### AIM OF THE TASK:
Copy the data exactly as it appears, and do not include any pictures.
** TASK INPUT follows **
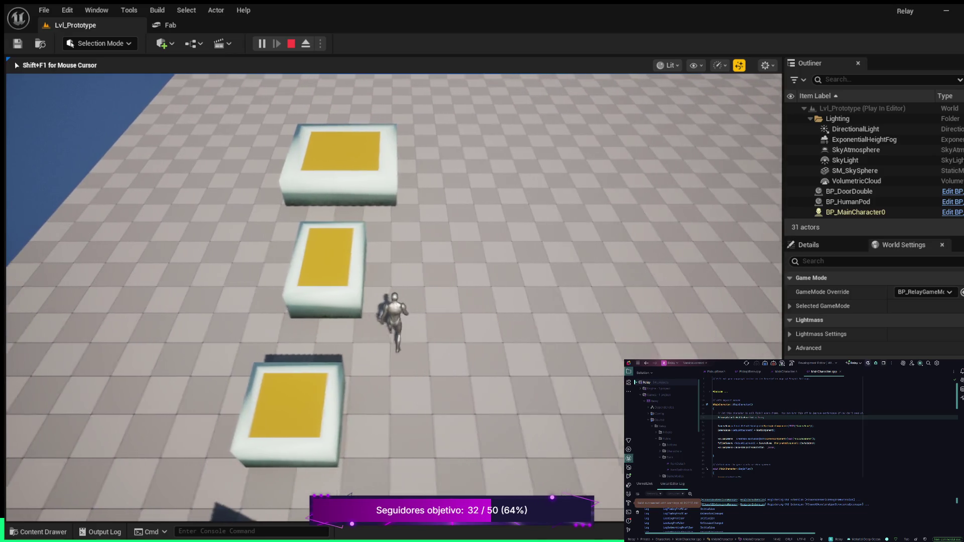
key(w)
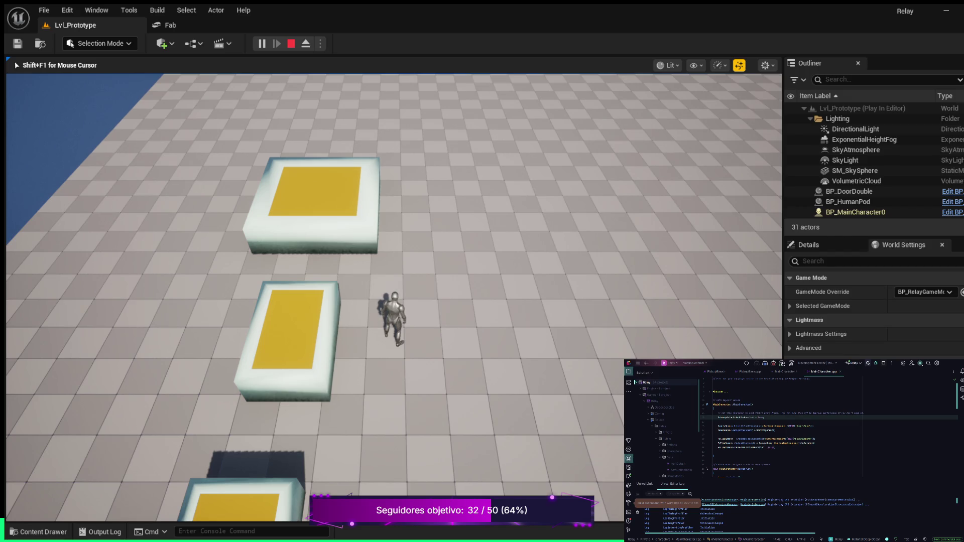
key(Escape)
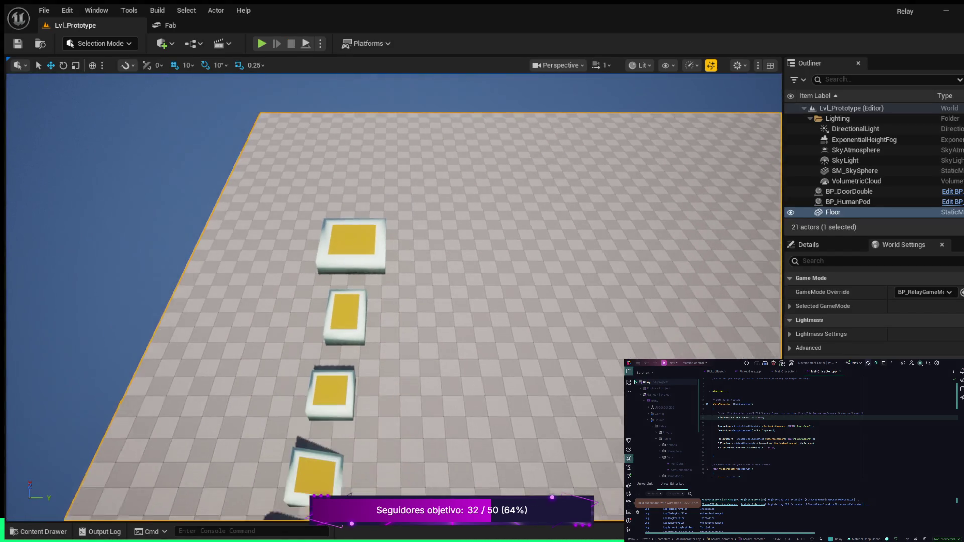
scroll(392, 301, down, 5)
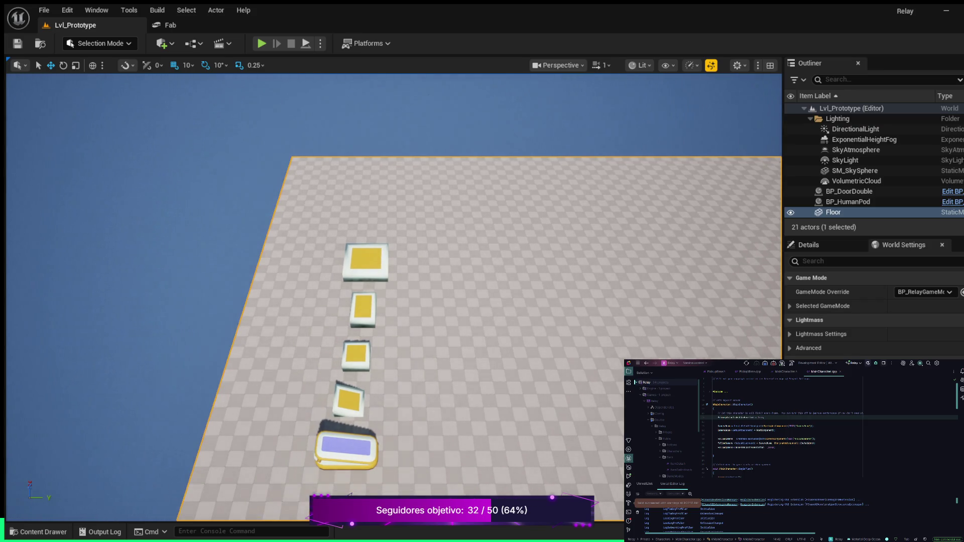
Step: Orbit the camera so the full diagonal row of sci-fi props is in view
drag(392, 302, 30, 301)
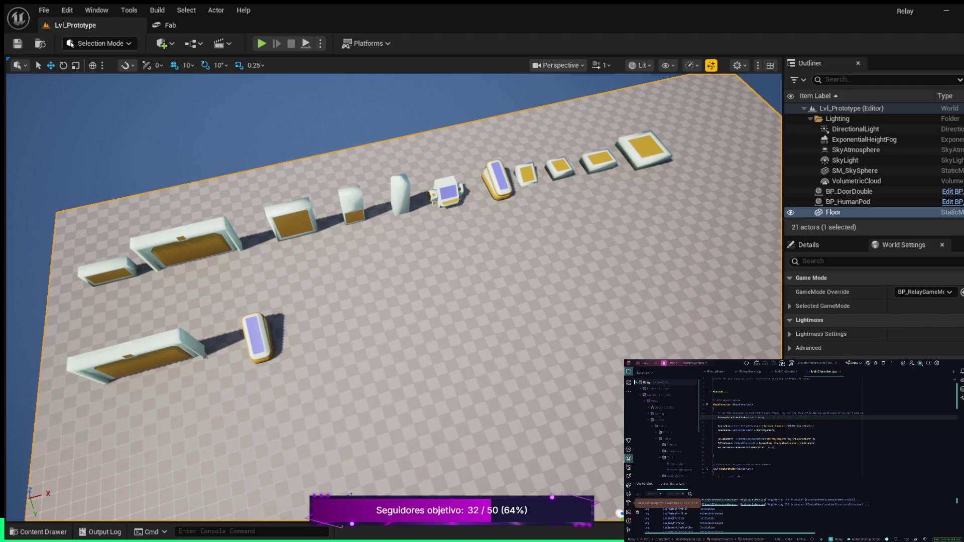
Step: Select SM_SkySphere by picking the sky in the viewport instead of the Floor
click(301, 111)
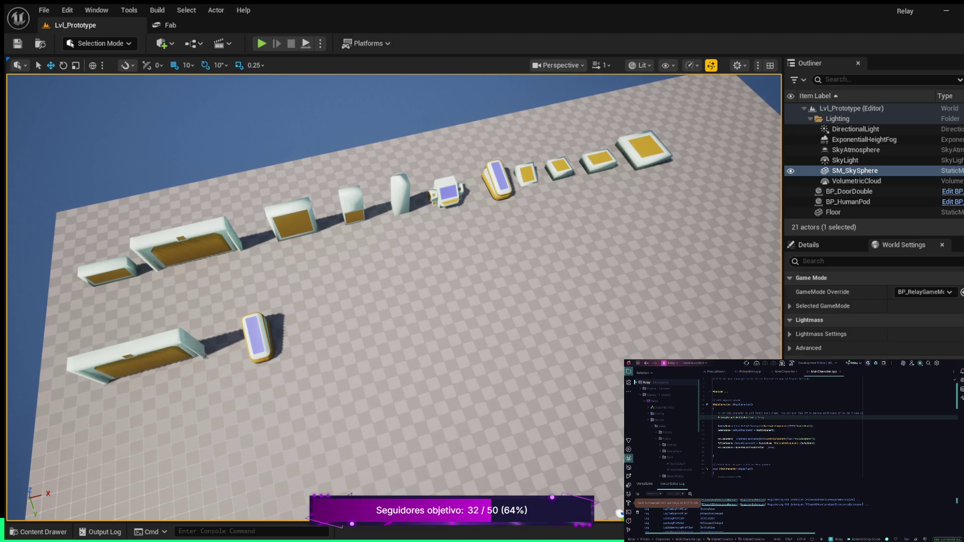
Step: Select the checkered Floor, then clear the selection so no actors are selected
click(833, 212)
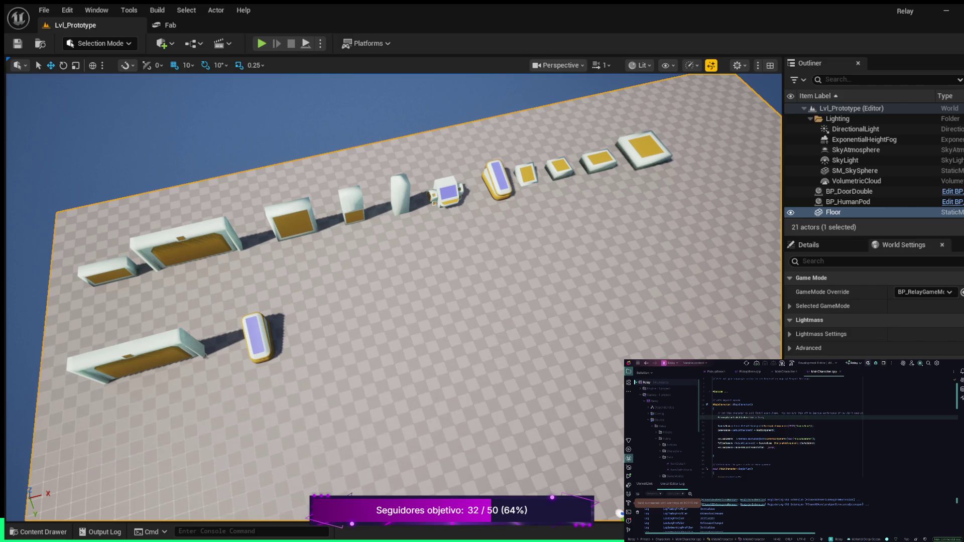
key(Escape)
** End of TASK INPUT **
### REPLY:
key(w)
key(Escape)
scroll(392, 301, down, 5)
Step: Orbit the camera so the full diagonal row of sci-fi props is in view
drag(392, 302, 30, 301)
Step: Select SM_SkySphere by picking the sky in the viewport instead of the Floor
click(301, 111)
Step: Select the checkered Floor, then clear the selection so no actors are selected
click(833, 212)
key(Escape)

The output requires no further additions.